Alexion también está probando sus anticuerpos en otras situaciones en que el complemento ataca a su propio dueño: se trata de las enfermedades autoinmunes, como la artritis reumatoidea y el lupus. BioCryst, una empresa de biotecnología con base en Birmingham —Alabama— tiene en la mira al factor D. Sin embargo su estrategia no incluye el uso de anticuerpos. En su lugar está utilizando la cristalografía de rayos X para analizar la forma del factor D con el fin de diseñar una droga formada por pequeñas moléculas que se adhieran a ciertos puntos críticos, impidiendo su funcionamiento normal. Estas moléculas tan pequeñas son más fáciles de administrar y actúan más rápido que los anticuerpos. No obstante, unas cuantas firmas farmacéuticas de gran tamaño han abandonado este enfoque ya que el factor D se parece demasiado a un buen número de otras proteínas cruciales para la vida humana.

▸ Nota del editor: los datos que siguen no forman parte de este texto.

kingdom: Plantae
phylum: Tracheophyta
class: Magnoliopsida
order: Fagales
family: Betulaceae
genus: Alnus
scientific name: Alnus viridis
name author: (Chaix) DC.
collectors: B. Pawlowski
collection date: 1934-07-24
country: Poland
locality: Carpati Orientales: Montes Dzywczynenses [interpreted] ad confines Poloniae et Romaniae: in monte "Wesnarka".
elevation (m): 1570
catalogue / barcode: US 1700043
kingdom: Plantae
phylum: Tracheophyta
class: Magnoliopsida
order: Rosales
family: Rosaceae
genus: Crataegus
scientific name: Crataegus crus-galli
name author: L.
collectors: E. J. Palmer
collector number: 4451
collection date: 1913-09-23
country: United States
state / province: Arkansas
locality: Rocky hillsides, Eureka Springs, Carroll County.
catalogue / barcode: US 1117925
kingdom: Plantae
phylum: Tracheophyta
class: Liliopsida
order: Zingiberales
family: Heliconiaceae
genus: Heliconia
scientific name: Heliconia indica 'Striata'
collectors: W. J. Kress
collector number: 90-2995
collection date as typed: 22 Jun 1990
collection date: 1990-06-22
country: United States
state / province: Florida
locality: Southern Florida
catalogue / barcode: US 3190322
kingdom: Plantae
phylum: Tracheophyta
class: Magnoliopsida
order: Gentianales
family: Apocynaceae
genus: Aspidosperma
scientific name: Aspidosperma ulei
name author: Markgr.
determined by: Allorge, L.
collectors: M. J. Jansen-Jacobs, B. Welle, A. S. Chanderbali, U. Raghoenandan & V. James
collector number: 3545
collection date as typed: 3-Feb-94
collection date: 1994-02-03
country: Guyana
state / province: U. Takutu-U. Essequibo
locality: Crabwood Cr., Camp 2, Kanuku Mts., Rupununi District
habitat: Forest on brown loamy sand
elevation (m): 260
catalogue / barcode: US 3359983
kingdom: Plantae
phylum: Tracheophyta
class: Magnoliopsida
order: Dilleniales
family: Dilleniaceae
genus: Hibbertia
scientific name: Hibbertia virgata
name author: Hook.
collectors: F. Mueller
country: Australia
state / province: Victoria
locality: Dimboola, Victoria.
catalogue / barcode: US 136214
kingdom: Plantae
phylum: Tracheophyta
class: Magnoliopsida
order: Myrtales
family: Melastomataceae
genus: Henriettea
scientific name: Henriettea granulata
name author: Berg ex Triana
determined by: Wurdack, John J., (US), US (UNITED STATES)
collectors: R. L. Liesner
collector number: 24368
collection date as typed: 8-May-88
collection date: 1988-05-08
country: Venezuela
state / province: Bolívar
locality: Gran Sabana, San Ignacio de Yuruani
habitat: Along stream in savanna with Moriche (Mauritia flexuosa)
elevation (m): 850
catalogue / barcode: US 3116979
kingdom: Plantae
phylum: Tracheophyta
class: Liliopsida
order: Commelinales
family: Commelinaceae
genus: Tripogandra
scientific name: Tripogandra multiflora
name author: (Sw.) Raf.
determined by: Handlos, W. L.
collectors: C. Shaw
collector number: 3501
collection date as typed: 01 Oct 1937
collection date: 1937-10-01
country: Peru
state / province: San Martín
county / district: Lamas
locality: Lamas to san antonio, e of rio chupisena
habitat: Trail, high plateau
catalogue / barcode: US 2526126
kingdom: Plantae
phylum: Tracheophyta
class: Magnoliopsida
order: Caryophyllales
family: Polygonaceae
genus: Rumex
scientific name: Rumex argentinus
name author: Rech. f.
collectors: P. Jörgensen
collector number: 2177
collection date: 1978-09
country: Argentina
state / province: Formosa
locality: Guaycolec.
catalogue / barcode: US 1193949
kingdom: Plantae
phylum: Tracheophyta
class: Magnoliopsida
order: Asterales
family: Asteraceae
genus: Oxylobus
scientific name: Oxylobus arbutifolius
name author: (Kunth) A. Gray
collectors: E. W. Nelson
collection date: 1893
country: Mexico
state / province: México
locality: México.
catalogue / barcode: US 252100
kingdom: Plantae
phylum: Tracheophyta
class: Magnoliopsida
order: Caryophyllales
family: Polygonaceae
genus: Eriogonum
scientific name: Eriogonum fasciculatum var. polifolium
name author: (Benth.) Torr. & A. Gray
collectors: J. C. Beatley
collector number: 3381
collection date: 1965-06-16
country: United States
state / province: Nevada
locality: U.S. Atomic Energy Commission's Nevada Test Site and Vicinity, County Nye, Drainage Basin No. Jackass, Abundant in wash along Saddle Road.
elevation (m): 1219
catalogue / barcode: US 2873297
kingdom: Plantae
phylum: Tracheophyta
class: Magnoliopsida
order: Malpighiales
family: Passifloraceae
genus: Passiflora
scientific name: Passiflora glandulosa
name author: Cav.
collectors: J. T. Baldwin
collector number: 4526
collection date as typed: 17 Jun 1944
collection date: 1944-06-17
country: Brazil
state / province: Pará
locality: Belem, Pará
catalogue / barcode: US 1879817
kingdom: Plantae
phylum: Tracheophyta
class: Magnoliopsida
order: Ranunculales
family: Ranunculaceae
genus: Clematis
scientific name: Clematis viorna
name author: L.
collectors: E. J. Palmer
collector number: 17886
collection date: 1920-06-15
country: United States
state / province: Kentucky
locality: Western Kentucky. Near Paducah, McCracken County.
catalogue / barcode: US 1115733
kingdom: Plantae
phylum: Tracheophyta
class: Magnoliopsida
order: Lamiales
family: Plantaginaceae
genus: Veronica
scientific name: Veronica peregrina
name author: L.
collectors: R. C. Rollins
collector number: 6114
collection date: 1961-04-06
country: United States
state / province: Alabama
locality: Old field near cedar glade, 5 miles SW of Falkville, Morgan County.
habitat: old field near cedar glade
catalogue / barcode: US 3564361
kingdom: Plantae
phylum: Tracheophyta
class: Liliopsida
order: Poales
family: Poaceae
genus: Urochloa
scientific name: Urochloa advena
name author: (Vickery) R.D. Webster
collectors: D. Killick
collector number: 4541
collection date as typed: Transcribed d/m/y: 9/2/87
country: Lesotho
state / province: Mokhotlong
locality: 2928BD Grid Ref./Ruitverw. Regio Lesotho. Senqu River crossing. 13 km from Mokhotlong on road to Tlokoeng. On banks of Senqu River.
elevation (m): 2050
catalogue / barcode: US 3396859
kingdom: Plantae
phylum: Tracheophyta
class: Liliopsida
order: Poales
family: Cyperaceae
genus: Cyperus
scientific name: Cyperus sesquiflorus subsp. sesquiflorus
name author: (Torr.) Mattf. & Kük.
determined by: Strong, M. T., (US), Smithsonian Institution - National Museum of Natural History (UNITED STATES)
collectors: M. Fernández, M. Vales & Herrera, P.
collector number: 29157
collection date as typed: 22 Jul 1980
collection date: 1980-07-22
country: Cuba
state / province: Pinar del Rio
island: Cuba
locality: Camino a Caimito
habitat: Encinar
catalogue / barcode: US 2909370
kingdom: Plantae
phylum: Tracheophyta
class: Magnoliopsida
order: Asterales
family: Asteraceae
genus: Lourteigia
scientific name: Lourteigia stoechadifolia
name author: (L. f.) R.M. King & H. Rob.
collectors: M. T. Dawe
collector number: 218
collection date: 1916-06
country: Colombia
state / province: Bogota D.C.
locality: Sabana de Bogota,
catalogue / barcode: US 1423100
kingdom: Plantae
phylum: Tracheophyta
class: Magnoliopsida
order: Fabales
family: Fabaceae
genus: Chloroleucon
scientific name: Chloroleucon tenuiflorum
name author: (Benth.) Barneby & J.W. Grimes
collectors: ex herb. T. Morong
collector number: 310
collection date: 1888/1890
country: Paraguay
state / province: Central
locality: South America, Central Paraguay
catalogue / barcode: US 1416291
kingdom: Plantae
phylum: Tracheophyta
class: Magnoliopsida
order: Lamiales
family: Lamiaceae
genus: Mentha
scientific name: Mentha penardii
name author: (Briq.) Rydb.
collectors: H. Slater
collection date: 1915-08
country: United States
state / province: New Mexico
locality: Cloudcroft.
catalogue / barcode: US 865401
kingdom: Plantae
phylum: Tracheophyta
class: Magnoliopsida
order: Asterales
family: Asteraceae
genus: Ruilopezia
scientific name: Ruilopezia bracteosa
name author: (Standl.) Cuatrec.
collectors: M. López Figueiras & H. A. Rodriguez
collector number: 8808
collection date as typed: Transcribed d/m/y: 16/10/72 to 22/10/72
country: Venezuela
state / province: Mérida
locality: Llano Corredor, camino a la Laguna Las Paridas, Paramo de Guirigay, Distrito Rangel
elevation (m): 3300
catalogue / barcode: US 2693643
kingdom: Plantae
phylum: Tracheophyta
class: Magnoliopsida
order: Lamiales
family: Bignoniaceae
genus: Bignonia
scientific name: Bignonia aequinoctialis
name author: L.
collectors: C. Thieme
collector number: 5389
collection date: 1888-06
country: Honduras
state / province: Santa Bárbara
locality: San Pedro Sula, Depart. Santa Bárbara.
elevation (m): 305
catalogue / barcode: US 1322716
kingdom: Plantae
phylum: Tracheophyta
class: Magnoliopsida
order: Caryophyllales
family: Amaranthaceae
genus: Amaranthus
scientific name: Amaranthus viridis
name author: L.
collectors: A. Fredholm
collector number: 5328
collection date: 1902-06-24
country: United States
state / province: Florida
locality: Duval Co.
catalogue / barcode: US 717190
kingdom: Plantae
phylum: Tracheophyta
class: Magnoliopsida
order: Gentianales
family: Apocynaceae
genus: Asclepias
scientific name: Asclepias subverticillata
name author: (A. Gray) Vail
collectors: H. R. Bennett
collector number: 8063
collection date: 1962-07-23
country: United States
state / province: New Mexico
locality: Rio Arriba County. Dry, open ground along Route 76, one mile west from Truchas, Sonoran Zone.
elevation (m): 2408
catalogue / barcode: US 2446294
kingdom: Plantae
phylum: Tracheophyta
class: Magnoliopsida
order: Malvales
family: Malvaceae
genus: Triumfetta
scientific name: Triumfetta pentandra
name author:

Otra manera de controlar la actividad del complemento consiste en copiar un truco utilizado por el propio cuerpo. Para protegerse de los ataques indeseados algunas células poseen una serie de proteínas que llevan colocadas en su superficie. Algunas firmas de biotecnología, como Imutran —subsidiaria de Novartis—, están tratando de fijar versiones humanas de las proteínas sobre la superficie de tejidos provenientes de cerdos, de manera que los órganos de dichos animales que sean trasplantados a seres humanos puedan sobrevivir a la agresión del complemento.